_Passage_.
- Screenshot of the series' logo

銀河旋風ブライガー (Ginga Senpū Braiger)
- Genre: Mecha
- Directed by: Takao Yotsuji
- Produced by: Shigeo Tsubota Tokichi Aoki
- Written by: Yu Yamamoto
- Music by: Masayuki Yamamoto
- Studio: Kokusai Eiga-sha (overall production) Toei Animation (animation services)
- Licensed by: NA: Enoki Films (licensing) Discotek Media (home video; expired) ;
- Original network: TV Tokyo
- Original run: October 6, 1981 – June 25, 1982
- Episodes: 39

= Galaxy Cyclone Braiger =

Japanese anime television series

Galaxy Cyclone Braiger (銀河旋風ブライガー, Ginga Senpū Buraigā) is a mecha anime series aired from 1981 to 1982 in Japan. There were 39 episodes aired. Other loosely translated names include "Bryger", "Brygar", "Galactic Whirlwind Bryger", "Galactic Cyclone Braiger", and "Cosmo Runner". It is the first entry in the J9 Series, and the overarching story continues in Galactic Gale Baxingar and Galactic Whirlwind Sasuraiger over the course of several centuries.

_Tasks for this exercise_.
1) According to the Galaxy Cyclone Braiger article, which network originally aired the series?
2) Can you extend the Galaxy Cyclone Braiger article by writing the next paragraph after its final sentence?

Saved data entries:
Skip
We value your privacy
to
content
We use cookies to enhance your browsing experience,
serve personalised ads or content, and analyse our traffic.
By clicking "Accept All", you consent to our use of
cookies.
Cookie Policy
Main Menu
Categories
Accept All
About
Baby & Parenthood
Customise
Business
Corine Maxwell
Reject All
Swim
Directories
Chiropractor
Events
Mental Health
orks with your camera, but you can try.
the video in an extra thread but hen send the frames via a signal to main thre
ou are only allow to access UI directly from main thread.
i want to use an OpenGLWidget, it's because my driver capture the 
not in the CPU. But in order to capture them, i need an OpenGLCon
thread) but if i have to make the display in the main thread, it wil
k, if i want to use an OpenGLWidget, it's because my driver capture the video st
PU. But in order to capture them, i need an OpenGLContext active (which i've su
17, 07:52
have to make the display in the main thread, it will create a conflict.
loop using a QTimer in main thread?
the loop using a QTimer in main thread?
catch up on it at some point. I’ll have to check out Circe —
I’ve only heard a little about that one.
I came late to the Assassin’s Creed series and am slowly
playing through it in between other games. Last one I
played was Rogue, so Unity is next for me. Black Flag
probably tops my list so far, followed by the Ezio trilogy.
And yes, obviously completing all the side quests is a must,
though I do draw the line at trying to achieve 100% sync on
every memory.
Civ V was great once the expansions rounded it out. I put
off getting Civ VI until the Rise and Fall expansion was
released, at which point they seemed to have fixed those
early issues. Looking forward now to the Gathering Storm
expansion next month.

--

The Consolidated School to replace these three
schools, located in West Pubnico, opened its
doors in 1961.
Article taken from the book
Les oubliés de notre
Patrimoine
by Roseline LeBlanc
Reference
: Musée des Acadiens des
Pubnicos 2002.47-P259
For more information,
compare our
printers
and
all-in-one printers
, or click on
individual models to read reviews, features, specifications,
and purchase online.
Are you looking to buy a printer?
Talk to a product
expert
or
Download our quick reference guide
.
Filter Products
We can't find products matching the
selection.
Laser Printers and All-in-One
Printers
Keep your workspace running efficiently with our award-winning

_Answers for this exercise_.
1) TV Tokyo

2)
==Original Story==
In the year 2111, the Solar System has been colonised. The colonies have various criminal organisations running amok. Team Cosmoranger J9 is assembled with Isaac Godonov, Blaster Kid, Steven Bowie, and Angel Omachi fighting the underworld scourge throughout the solar system. With the robot Braiger, they are a mercenary team that will handle any missions the police will not handle.

Meanwhile, Earth has been divided into the four Connections of Omega, Red Dragon, Volga and Nubia while the other celestial bodies are divided into the five Connections of Galico (Jupiter), Viking (Mars), Venus, Uranus, and the Weapons Guild (Mercury). Through Khamen Khamen, Nubia hatches a plan to rule the solar system by destroying Jupiter, leading to the creation of over 30 smaller planets that could sustain life. However, such a plan would lead to the destruction of Earth's inhabitants.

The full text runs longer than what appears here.